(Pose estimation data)

____

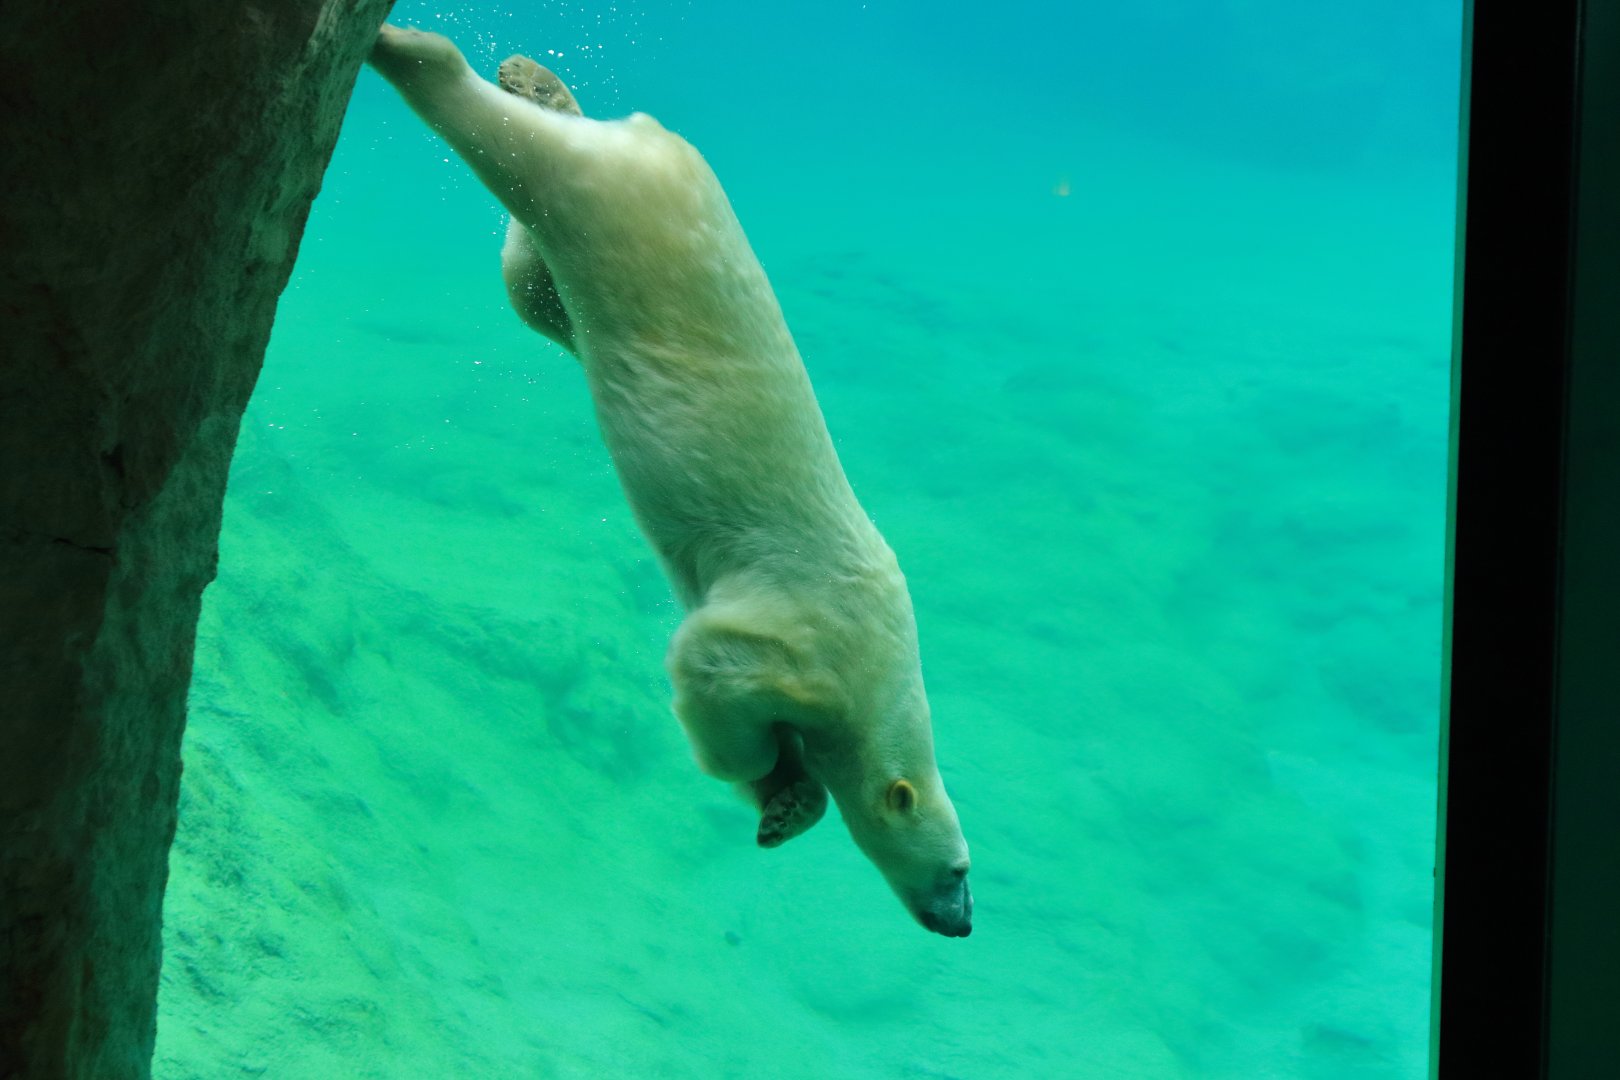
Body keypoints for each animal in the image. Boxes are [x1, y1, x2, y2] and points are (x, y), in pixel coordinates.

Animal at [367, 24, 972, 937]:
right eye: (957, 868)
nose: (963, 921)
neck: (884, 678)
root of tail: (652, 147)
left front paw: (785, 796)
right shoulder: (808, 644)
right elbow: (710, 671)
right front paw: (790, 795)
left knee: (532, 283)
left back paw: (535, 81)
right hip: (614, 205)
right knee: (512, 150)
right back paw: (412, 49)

____

For every entry above, write it out exactly and remove any image.

Body keypoints for each animal in the image. Boxes are [x1, y1, x2, y2] and points are (x, y), in pixel coordinates.

Animal at [367, 24, 972, 937]:
right eye: (957, 868)
nose: (963, 921)
neck: (884, 678)
root of tail: (652, 147)
left front paw: (785, 796)
right shoulder: (808, 644)
right elbow: (710, 671)
right front paw: (790, 795)
left knee: (532, 283)
left back paw: (535, 81)
right hip: (614, 205)
right knee: (512, 150)
right back paw: (412, 49)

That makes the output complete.